Problem details: Extract the source text from every entry below and reproduce each line without any change. Leave the pictures out of your answer.

(Items from a data source)
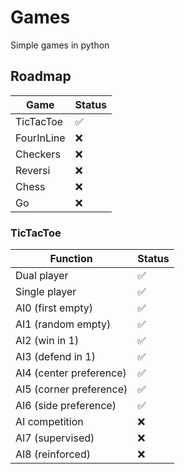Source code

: # Games
Simple games in python

## Roadmap

Game                     | Status
-------------------------|--------------------
TicTacToe                | :white_check_mark:
FourInLine               | :x:
Checkers                 | :x:
Reversi                  | :x:
Chess                    | :x:
Go                       | :x:

### TicTacToe

Function                 | Status
-------------------------|--------------------
Dual player              | :white_check_mark:
Single player            | :white_check_mark:
AI0 (first empty)        | :white_check_mark:
AI1 (random empty)       | :white_check_mark:
AI2 (win in 1)           | :white_check_mark:
AI3 (defend in 1)        | :white_check_mark:
AI4 (center preference)  | :white_check_mark:
AI5 (corner preference)  | :white_check_mark:
AI6 (side preference)    | :white_check_mark:
AI competition           | :x:
AI7 (supervised)         | :x:
AI8 (reinforced)         | :x:
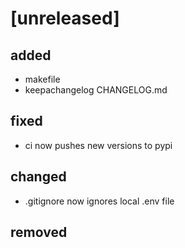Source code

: # [unreleased]
## added
- makefile
- keepachangelog CHANGELOG.md
## fixed
- ci now pushes new versions to pypi
## changed
- .gitignore now ignores local .env file
## removed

Answer area:
Source code

: # Games
Simple games in python

## Roadmap

Game                     | Status
-------------------------|--------------------
TicTacToe                | :white_check_mark:
FourInLine               | :x:
Checkers                 | :x:
Reversi                  | :x:
Chess                    | :x:
Go                       | :x:

### TicTacToe

Function                 | Status
-------------------------|--------------------
Dual player              | :white_check_mark:
Single player            | :white_check_mark:
AI0 (first empty)        | :white_check_mark:
AI1 (random empty)       | :white_check_mark:
AI2 (win in 1)           | :white_check_mark:
AI3 (defend in 1)        | :white_check_mark:
AI4 (center preference)  | :white_check_mark:
AI5 (corner preference)  | :white_check_mark:
AI6 (side preference)    | :white_check_mark:
AI competition           | :x:
AI7 (supervised)         | :x:
AI8 (reinforced)         | :x:
Source code

: # [unreleased]
## added
- makefile
- keepachangelog CHANGELOG.md
## fixed
- ci now pushes new versions to pypi
## changed
- .gitignore now ignores local .env file
## removed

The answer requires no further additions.